First draft. Vulture rolled out a fairly chunky week-long package on podcasts, and I had the pleasure of contributing a bunch of pieces and generally helping shape the feel of the whole thing. The anchor, I think, was an essay I wrote that sought to frame the brief history of podcasting so far, which broadly organizes the timeline around three discrete eras — or, alternately, around two turning points. That piece was supplemented with a zippy guide to podcast apps, generally oriented towards casual consumers and newcomers who may have fewer opinions about things like speed-listening and more feelings about the core question of “How the hell do I actually use one of these things?”
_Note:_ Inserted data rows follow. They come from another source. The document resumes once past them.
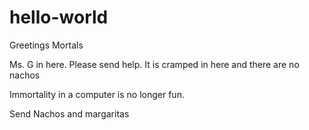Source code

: # hello-world
Greetings Mortals

Ms. G in here. Please send help.
It is cramped in here and there are no nachos

Immortality in a computer is no longer fun.

Send Nachos and margaritas
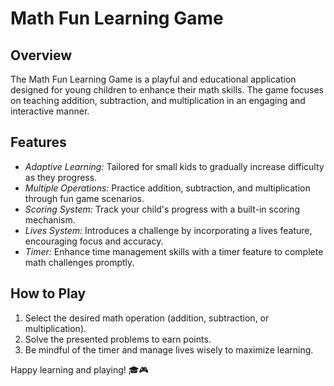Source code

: # Math Fun Learning Game

## Overview
The Math Fun Learning Game is a playful and educational application designed for young children to enhance their math skills. The game focuses on teaching addition, subtraction, and multiplication in an engaging and interactive manner.

## Features
- *Adaptive Learning:* Tailored for small kids to gradually increase difficulty as they progress.
- *Multiple Operations:* Practice addition, subtraction, and multiplication through fun game scenarios.
- *Scoring System:* Track your child's progress with a built-in scoring mechanism.
- *Lives System:* Introduces a challenge by incorporating a lives feature, encouraging focus and accuracy.
- *Timer:* Enhance time management skills with a timer feature to complete math challenges promptly.

## How to Play
1. Select the desired math operation (addition, subtraction, or multiplication).
2. Solve the presented problems to earn points.
3. Be mindful of the timer and manage lives wisely to maximize learning.


Happy learning and playing! 🎓🎮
The bulk of the package, however, took the form of an assortment of lists — what else? — that present readers with “essential picks” from several genres. I assembled the collections for Narrative Nonfiction, Conversation, and Fiction, while Becca James took Comedy, Rebecca Lavoie took True Crime, Leon Neyfakh took News & Politics, and Wil Williams took Pop Culture.
Between the essays and the lists, the underlying hope behind the package, at least for me, was to produce something that could be reasonably taken as a contextualizing historical snapshot — one that’s, well, accurate, first and foremostly, but also comprehensible and valuable to readers who don’t know much about the medium in the first place. Which is to say, most people. (Which is also to say I hoped to produce something that could help my parents understand what it is, exactly, I do for a living.)
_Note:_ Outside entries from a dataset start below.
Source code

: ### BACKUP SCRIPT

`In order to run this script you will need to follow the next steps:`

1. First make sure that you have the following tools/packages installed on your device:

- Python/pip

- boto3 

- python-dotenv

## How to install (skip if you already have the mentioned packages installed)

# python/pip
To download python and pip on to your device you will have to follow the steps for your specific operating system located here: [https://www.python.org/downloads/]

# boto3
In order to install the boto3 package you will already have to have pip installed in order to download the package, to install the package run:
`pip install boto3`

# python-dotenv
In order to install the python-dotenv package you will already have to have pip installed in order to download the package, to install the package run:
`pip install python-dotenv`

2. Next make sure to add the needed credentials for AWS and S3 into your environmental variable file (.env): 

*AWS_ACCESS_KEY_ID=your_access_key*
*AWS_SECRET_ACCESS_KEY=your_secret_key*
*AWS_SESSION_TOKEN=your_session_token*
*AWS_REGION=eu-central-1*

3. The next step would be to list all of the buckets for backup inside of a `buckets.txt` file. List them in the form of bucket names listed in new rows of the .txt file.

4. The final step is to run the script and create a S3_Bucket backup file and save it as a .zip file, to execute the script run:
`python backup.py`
So with the essay, the idea was to lay out the historical moment that the podcast ecosystem finds itself in and how it got here. Meanwhile, with the lists, our organizing principle was to mimic the Criterion Collection, the company that curates “important classic and contemporary films” for film aficionados, in that the goal was to identify for casual readers the podcasts we thought were important to or embodied something about how we currently understand the historical development of podcasting as a whole.
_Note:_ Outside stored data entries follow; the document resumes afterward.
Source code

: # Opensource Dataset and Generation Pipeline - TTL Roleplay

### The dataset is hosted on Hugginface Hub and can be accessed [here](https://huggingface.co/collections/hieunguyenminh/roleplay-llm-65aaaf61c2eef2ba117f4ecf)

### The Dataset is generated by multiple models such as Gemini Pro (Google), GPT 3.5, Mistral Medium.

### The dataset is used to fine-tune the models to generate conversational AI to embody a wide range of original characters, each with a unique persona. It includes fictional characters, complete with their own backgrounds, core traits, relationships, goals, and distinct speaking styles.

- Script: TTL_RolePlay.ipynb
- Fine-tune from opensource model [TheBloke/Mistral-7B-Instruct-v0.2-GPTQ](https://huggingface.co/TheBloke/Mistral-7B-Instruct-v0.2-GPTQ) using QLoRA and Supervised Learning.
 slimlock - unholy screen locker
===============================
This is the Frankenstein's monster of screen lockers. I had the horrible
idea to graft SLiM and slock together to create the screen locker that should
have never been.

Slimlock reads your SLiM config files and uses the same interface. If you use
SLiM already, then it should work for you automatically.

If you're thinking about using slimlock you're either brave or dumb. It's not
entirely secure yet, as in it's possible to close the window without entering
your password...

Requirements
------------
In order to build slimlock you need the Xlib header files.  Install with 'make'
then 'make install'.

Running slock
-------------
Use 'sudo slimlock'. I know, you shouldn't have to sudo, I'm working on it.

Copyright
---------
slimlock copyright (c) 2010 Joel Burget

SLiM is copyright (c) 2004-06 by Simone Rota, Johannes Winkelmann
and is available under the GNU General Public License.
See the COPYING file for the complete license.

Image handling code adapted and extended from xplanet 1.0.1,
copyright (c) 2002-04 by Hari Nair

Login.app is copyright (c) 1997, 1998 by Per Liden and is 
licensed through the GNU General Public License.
Now, as is customary in these content farmlands, these lists were limited to just 10 entries each, and as such, part of the challenge involves reckoning with noteworthy omissions in favor of making certain statements. My thinking here: The selections and omissions of any and all lists are absolutely debatable, but they are also all defensible. This is also my way of saying: I’ve received and read all your emails, DMs, and @-replies about shows I missed — and occasionally, about how much of an idiot I am — and I hear you. Indeed, I am here for you.
I should also say I’m keenly aware that any conscious attempt to “create historical snapshots” carries with it a certain quality of pretension. Which is, you know, totally true, but the challenge was attractive nonetheless. If anything, it was yet another opportunity to properly grapple with the three fundamental complications that have long haunted the work I’ve done in this newsletter. Namely:
As with the package, there hasn’t been a week that goes by where I’m not constantly perturbed by the feeling that I’m either (a) taking podcasting too seriously, (b) that I don’t actually know what’s going on, or (c) that I’ve missed something I shouldn’t miss. Hot Pod turns five next month, and let me tell ya: The feeling has only gotten worse the more I know.
Anyway, now that the package is fully out, I think I can say I’m more satisfied-than-not with how my end of the bargain turned out. That said, I’m the kind of person who wildly relates to David Fincher’s feeling that “movies aren’t finished, they’re abandoned” — here’s that pretension again — and, like most other people who have worked on projects of any sort, I wished I had more time to work on it. (Would that extra time have been helpful? Probably not. But still.) In any case, I’m proud of the package, I had a ton of fun working on it, and I hope you get some fun out of checking it out. Shout-out to my handlers Ray and Neil over at the site.